[[ Passage provided open ]]
Faultcoin: A Stochastic Wealth Redistribution Cryptocurrency
Decentralized cryptocurrencies have come to rely almost exclusively on game theory and computationally intensive cryptography to ensure the validity of their systems. This has proven reasonably successful.
While these methods work well enough for most transactions, the ecosystem overall still suffers from the inherent weaknesses of the consolidation of wealth to a few whales, i.e. early adopters of Bitcoin who manipulate altcoin networks for profit. The consolidation of crypto-wealth is bound to spiral into a “Cronus eating his babies” situation, and potentially groundbreaking innovations may be stifled before they get a chance to shine.
What is needed is an electronic payment system based on redistribution instead of consolidation, allowing spontaneous reversal of fortune to kneecap an attempted cartel before it takes control of the network.
Faultcoin is the world’s first cryptocurrency made to spontaneously redistribute wealth in accordance with natural disasters.
2. Problems with Existing Systems
In the Bitcoin whitepaper, Satoshi Nakamoto outlines a key hurdle to overcome in any decentralized currency system: the 51% attack. Essentially, a bad actor could gain control of 51% of the network in order to mine an invalid block. This is a reality in today’s Bitcoin where a handful of mining pools account for a majority of computing power.
[[ Passage provided closed ]]
• [Questions on the material]:
1. Using the Faultcoin passage, decide whether each statement agrees with it: (a) Whales are described as early adopters of Bitcoin. (b) Faultcoin is said to redistribute wealth in accordance with stock market crashes. (c) A handful of mining pools are said to account for a majority of Bitcoin's computing power. Answer yes or no for each and quote the deciding words.
2. Continue the Faultcoin passage from its last sentence, keeping the tone and subject of the section on problems with existing systems.
[[ Records provided open ]]
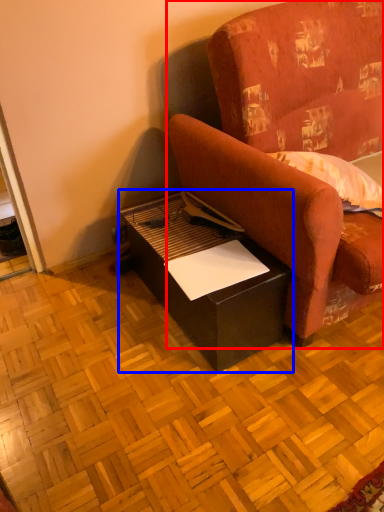
Question: Which of the following is the farthest to the observer, studio couch (highlighted by a red box) or table (highlighted by a blue box)?

Choices:
 (A) studio couch
 (B) table

Answer: (B)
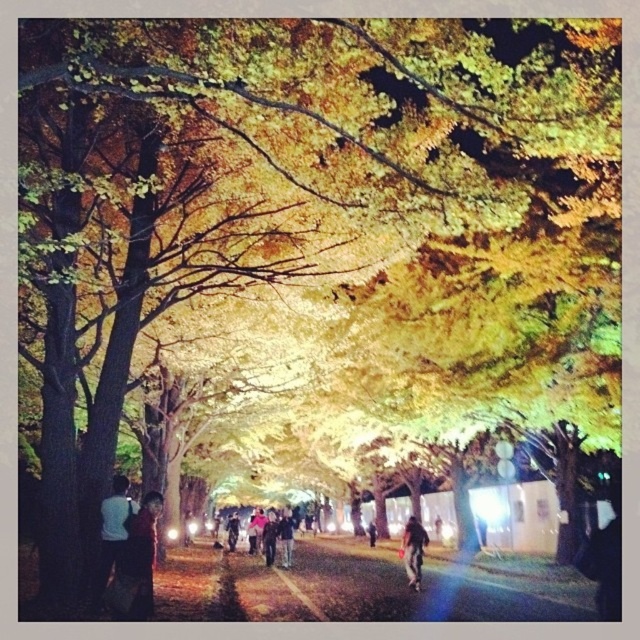
Who is lower down, shiny asphalt path at center or dark brown leather jacket at center?

dark brown leather jacket at center

Who is more distant from viewer, (580, 620) or (369, 529)?

Point (369, 529)

What are the coordinates of `shiny asphalt path at center` in the screenshot? It's located at click(435, 586).

Is white matte shirt at lower left bigger than dark gray fabric jacket at lower center?

Actually, white matte shirt at lower left might be smaller than dark gray fabric jacket at lower center.

Which of these two, white matte shirt at lower left or dark gray fabric jacket at lower center, stands taller?

dark gray fabric jacket at lower center

The width and height of the screenshot is (640, 640). Describe the element at coordinates (113, 532) in the screenshot. I see `white matte shirt at lower left` at that location.

The height and width of the screenshot is (640, 640). Find the location of `white matte shirt at lower left`. white matte shirt at lower left is located at coordinates tap(113, 532).

The height and width of the screenshot is (640, 640). Describe the element at coordinates (435, 586) in the screenshot. I see `shiny asphalt path at center` at that location.

Is point (259, 612) closer to camera compared to point (260, 522)?

Yes, point (259, 612) is closer to viewer.

Locate an element on the screen. Image resolution: width=640 pixels, height=640 pixels. shiny asphalt path at center is located at coordinates pyautogui.click(x=435, y=586).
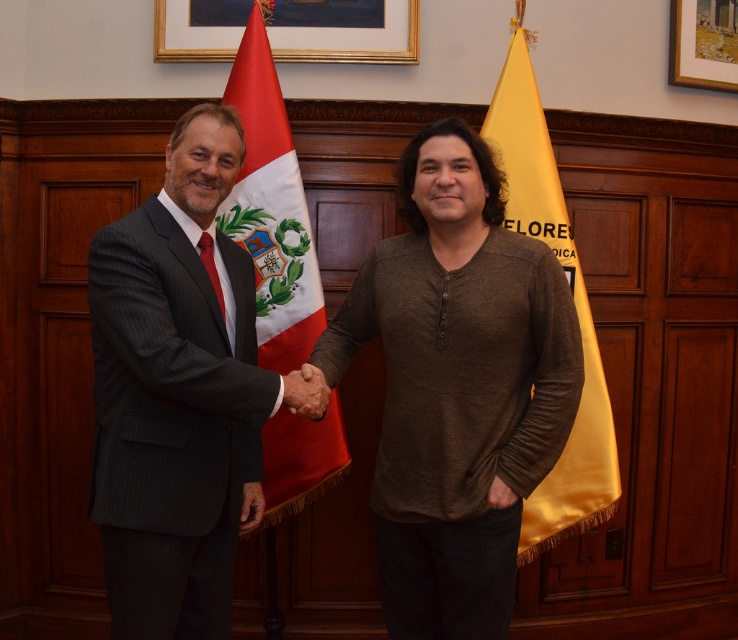
Looking at this image, you are an interior designer observing the scene. You need to hang a new painting that is the same height as the wooden picture frame at upper right on the wall between the brown cotton shirt at center and the flag on its right. Will the available space be sufficient?

The brown cotton shirt at center is much taller than the wooden picture frame at upper right. Since the new painting has the same height as the wooden picture frame at upper right, the available space between the brown cotton shirt at center and the flag on its right should be sufficient as the painting is shorter than the shirt.

You are standing at the entrance of the room and want to place a 6 feet long banner between the brown cotton shirt at center and the wooden picture frame at upper right. Will there be enough space?

The distance between the brown cotton shirt at center and the wooden picture frame at upper right is 5.36 feet, which is shorter than the 6 feet banner. Therefore, the banner will not fit between them.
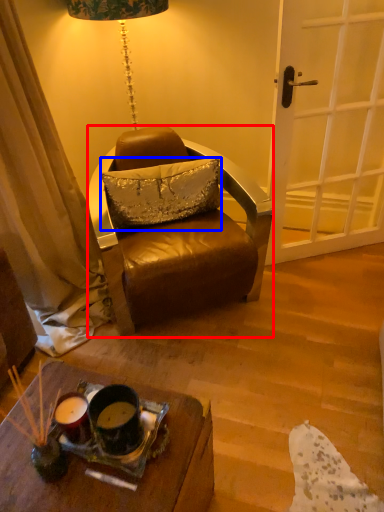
[[ Records provided closed ]]
• [Answers to the exercise]:
1.
(a) Yes: "early adopters of Bitcoin who manipulate altcoin networks for profit"
(b) No: "spontaneously redistribute wealth in accordance with natural disasters"
(c) Yes: "a handful of mining pools account for a majority of computing power"

2.
As Vlad Zamfir notes, it’s easier to construct a decentralized system using game theory when economic incentives and disincentives are directly integrated into the protocol. In Proof-of-Stake, the real-world cost of computing power and electricity gives way to economic penalties. Bonded validators stand to gain returns on their investment by validating the system, but they also stand to lose their investment in part or in whole should they promote a malicious block.
However, because there is no work required to mine a block, PoS is susceptible to the long-range attack: malicious validators can generate alternate blockchains without prohibitive computational effort.
3. Proof-of-Chaos is the answer we’ve been waiting for.
Faultcoin is modelled on Casper’s upcoming Proof-of-Stake, with an additional protocol layer. It’s a fat protocol. The block reward is distributed by an oracle that monitors seismographic information from the Global Seismographic Network (GSN), a non-profit organization funded by the US government. This is obviously vulnerable to a simple non-profit budget attack, in which a malicious actor simply donates 10–20 Bitcoin per year to the organization to fund their research efforts in exchanged for some fudged data. We also propose a decentralized seismography blockchain, but that is beyond the scope of the current whitepaper.
Proof-of-Chaos? Sounds scary. How’s it work?
All systems are subject to centralization. Even delegated Byzantine Fault Tolerance can be overcome through bribery and the establishment of cartels. However, when we examine the historical record, we notice that the largest turnovers of wealth are correlated with revolutions, large-scale societal change, and of course, natural disasters. All of these are verifiable in hindsight, and yet, very few can see them coming; certainly not well enough to reliably profit.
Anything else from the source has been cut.